Would LinkedIn be helpful for your business?

The three main benefits of using LinkedIn are: finding people with whom to connect, being found by others, and keeping in touch with your connections. Obviously, each of these benefits can have tremendous value in the business world. As a business owner, you need to decide if this type of networking is right for you. As with other social web platforms, it takes a continuous effort to reap the benefits. It’s not something you can set and forget. You have to spend time on a regular basis cultivating real, human connections and interactions. It is an investment of time, but the possible rewards can be substantial as your LinkedIn presence grows steadily over time

Setting up your profile

As I mentioned earlier, your profile acts as your online resume on LinkedIn. It is important because it is how other members will get a first impression of you. Based on your profile, they will decide if they think you are worth connecting with. You should strive to complete your profile in the best way you can. Here are some tips for creating a good profile:

  • Be sure to include your picture.
  • Be sure to include your contact information.
  • Mention if you are freelance/independent in your line of work.
  • Put your skills in the Professional Headline. Your name and professional headline are the only things that appear in search results on LinkedIn.
  • Write a good background description of yourself, but not too long. Two paragraphs is a good length.
  • List languages you speak and how well you speak them.

How to create a company page

Creating a company page on LinkedIn is a free and simple process. One important caveat is that it is required to have an email address that is on its own distinct domain. That means it needs to be like “pete@petescompany.com,” and can’t be a Gmail, Hotmail, AOL, or other common email domain.

When you have a company page, other LinkedIn members can choose to follow your company, much as they do on Twitter or by “liking” your Facebook page. You can then post status updates to inform your followers of new products, services, promotions, or anything else about your business that they might be interested in.

To create a company page:

  1. At the top of your LinkedIn homepage, go to Interests, and then Companies.
  2. Click “Add a Company” on the upper right area of the page.
  3. Enter the name of the company and your work email address.
  4. Click “Continue” and follow the instructions for confirming your work email address.
  5. Add information about your company.

About this exercise – Write the next part of the LinkedIn business guide, picking up right after its last step on creating a company page.

[Saved data entries]
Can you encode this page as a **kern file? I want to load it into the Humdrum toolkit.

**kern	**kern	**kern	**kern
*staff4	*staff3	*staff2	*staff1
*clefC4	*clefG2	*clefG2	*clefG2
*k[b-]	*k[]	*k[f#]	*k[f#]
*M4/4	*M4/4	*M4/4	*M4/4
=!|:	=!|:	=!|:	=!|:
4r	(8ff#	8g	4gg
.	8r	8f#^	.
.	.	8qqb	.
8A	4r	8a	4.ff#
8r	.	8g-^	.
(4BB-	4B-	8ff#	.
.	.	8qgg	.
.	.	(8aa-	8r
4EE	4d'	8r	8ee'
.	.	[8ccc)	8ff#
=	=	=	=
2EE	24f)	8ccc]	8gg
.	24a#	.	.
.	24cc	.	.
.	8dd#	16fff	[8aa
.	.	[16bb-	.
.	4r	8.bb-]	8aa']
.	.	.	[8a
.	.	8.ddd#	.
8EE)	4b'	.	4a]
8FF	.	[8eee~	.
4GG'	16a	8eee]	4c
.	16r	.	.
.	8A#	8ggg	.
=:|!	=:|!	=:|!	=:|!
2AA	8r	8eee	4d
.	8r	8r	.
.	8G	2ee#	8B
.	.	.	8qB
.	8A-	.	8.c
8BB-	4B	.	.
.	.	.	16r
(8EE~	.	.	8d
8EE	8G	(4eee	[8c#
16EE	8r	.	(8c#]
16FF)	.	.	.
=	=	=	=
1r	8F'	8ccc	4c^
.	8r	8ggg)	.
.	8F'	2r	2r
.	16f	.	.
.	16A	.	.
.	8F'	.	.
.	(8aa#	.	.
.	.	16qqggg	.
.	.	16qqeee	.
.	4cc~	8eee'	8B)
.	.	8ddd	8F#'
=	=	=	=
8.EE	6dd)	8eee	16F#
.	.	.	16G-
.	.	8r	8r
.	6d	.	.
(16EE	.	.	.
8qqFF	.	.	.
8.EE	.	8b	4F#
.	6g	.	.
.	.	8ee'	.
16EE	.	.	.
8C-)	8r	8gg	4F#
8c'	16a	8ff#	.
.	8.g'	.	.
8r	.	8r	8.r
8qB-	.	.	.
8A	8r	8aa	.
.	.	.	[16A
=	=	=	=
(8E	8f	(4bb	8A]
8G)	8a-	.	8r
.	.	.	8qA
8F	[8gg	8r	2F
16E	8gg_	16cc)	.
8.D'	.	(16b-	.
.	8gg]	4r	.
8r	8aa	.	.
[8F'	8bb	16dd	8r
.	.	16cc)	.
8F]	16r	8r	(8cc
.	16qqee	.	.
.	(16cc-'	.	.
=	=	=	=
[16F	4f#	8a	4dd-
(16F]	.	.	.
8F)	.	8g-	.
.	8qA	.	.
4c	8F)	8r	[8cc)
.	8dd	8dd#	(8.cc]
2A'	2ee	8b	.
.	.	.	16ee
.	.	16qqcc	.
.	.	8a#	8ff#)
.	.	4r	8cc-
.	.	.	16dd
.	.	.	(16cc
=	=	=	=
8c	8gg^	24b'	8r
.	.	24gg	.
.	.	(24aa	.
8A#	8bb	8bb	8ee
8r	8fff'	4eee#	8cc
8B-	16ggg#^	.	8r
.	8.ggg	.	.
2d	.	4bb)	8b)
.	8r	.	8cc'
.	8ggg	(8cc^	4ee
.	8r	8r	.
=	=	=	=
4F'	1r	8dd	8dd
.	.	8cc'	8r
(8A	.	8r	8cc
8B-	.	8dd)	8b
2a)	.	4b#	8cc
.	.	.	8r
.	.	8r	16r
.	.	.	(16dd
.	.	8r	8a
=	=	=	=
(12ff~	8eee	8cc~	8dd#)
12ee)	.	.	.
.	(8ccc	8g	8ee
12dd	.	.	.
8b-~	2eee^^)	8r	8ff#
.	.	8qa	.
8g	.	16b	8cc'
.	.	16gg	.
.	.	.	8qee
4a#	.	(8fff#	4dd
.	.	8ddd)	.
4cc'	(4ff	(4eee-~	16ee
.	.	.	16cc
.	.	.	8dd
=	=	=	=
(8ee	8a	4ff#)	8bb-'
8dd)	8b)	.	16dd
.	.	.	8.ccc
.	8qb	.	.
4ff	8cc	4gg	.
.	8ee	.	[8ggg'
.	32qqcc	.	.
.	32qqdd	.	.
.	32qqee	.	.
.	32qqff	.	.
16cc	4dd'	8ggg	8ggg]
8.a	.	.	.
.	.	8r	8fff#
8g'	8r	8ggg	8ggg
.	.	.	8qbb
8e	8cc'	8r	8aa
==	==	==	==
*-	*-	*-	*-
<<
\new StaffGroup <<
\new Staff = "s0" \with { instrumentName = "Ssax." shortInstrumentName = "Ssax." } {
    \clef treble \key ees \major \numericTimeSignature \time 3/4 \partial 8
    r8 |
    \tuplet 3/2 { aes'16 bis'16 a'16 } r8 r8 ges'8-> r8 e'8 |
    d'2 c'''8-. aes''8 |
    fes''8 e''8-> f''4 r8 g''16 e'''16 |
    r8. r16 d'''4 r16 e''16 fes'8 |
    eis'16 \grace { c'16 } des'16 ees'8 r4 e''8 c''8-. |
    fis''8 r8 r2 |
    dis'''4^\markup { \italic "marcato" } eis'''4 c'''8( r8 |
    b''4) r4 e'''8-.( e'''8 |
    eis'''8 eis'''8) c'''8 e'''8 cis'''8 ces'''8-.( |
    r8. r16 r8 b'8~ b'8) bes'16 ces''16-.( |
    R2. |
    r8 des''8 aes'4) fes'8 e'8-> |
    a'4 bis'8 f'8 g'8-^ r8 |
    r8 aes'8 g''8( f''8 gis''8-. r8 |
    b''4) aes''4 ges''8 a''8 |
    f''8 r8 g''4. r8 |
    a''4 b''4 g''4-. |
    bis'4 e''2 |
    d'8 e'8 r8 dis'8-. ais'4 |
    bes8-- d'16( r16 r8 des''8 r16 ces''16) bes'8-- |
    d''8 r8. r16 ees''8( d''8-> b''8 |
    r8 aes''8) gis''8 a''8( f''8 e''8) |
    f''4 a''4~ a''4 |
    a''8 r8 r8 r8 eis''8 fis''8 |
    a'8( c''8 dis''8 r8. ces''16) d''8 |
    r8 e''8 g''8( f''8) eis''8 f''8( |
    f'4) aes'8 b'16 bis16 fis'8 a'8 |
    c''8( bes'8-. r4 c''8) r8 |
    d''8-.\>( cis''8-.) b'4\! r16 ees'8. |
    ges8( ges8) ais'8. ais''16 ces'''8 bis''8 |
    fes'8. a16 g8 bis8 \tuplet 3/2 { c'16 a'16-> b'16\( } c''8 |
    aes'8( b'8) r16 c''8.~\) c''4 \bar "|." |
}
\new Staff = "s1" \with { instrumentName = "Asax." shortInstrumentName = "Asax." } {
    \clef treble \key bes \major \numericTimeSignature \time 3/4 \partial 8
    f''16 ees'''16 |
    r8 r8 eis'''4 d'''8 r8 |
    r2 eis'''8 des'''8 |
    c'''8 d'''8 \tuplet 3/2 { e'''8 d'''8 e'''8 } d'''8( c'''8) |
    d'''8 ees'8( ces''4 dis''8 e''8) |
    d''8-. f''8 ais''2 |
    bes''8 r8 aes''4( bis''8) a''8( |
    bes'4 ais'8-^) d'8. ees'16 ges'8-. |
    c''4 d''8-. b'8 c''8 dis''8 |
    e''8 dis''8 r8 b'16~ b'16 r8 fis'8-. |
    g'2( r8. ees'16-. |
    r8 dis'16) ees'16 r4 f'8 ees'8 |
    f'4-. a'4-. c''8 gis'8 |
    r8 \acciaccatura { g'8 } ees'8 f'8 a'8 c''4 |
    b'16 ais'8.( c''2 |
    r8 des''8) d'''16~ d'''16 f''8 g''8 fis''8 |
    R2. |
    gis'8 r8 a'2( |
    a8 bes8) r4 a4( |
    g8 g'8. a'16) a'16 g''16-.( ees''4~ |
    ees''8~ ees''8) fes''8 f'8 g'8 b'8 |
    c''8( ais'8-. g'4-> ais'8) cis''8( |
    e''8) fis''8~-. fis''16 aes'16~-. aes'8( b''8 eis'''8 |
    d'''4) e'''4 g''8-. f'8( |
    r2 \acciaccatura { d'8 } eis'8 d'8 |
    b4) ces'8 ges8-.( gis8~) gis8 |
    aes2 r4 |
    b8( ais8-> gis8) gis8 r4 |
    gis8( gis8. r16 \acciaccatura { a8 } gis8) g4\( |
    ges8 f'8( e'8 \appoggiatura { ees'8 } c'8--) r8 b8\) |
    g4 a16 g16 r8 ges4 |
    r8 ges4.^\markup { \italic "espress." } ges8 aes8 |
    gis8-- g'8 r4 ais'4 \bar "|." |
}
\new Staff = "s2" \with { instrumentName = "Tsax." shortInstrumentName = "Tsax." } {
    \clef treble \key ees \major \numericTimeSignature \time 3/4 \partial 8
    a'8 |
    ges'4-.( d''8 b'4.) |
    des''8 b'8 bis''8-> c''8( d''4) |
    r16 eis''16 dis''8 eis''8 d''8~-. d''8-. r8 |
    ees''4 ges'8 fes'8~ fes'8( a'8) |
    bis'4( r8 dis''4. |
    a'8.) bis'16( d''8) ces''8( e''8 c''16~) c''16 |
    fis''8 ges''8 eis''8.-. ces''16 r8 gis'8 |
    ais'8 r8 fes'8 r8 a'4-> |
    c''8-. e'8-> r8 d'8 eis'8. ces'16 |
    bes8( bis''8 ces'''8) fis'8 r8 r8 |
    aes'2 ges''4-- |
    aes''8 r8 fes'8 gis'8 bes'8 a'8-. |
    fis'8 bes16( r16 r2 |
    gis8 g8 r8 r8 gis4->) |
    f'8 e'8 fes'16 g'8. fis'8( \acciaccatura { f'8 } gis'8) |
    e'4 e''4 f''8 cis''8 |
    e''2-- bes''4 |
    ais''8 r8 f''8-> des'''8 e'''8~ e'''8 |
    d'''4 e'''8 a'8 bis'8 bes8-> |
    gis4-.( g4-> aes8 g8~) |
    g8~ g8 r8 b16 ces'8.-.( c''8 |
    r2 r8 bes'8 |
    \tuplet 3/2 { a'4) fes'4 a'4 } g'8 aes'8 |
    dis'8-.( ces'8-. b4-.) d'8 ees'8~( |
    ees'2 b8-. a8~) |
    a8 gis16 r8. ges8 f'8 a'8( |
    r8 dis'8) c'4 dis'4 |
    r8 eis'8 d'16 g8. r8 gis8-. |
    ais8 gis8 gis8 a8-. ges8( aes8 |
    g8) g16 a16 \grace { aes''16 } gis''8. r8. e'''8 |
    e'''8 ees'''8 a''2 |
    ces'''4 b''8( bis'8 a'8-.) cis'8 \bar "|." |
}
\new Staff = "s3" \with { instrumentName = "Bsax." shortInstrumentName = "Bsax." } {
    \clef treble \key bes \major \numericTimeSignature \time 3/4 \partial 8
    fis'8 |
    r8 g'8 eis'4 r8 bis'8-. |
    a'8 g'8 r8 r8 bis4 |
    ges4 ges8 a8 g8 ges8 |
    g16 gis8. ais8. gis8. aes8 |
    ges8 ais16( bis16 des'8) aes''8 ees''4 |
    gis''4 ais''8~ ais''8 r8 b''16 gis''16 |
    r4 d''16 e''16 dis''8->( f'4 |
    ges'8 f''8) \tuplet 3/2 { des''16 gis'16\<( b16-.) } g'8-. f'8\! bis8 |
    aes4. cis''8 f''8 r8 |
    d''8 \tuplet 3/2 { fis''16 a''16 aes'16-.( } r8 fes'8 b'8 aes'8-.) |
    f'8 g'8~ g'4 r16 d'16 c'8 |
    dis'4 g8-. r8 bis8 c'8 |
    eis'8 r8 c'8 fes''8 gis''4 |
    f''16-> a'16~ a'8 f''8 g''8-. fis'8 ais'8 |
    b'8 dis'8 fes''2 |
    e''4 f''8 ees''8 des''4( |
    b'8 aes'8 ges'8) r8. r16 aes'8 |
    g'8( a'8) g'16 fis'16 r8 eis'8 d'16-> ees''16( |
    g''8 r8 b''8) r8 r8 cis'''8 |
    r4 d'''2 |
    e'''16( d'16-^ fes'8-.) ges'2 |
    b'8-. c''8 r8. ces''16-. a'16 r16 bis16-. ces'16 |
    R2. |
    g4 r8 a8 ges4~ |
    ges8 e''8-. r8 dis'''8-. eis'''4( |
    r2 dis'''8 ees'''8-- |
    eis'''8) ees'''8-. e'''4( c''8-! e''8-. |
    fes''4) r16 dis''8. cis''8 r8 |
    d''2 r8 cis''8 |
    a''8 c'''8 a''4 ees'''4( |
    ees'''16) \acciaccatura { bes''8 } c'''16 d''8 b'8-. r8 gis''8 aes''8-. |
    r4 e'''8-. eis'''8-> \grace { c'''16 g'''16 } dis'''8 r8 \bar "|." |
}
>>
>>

Exercise result –
Paid-advertising on LinkedIn

LinkedIn has its own pay-per-click ad system for reaching out to other members. The ads can appear in two different places: on the sidebar, and at the top of the site. They include a photo, 25-character headline, and 75-character description. You can target your ads by industry, job function, groups, geography, age and more. You can also split-test ads to see which get a better response.

Top things to remember about LinkedIn

  • The most basic function of LinkedIn is to act as your online resume.
  • People search LinkedIn to find workers and businesses that offer certain skills. Your Profile is what they will look at to decide if they want to do business with you or connect with you.
  • The objective on LinkedIn is to build credibility for yourself and/or your business. Features like recommendations and endorsements help in that way.
  • LinkedIn has many groups based around certain topics. Getting involved in those groups (by asking and answering questions) is a great way to get information and display your expertise on a subject, which can lead to new connections.
  • Emails are sent to create connections. Your 1st-degree connections are the people who you can contact directly. Your 2nd-degree connections are the connections of your first-degree connections (and so on.)
  • Contacting 2nd– and 3rd-degree people involves using a feature called Introductions.
  • LinkedIn is free, but you may upgrade to a premium account.
  • With a free account, you are given five introductions to use.
  • Premium accounts allow you more freedoms for contacting people outside of your 1st-degree connections.
  • It’s very important to complete your profile as much as possible.
  • You may create a company page for your business that others can follow.
  • LinkedIn has paid-advertising options that give you more exposure to other members.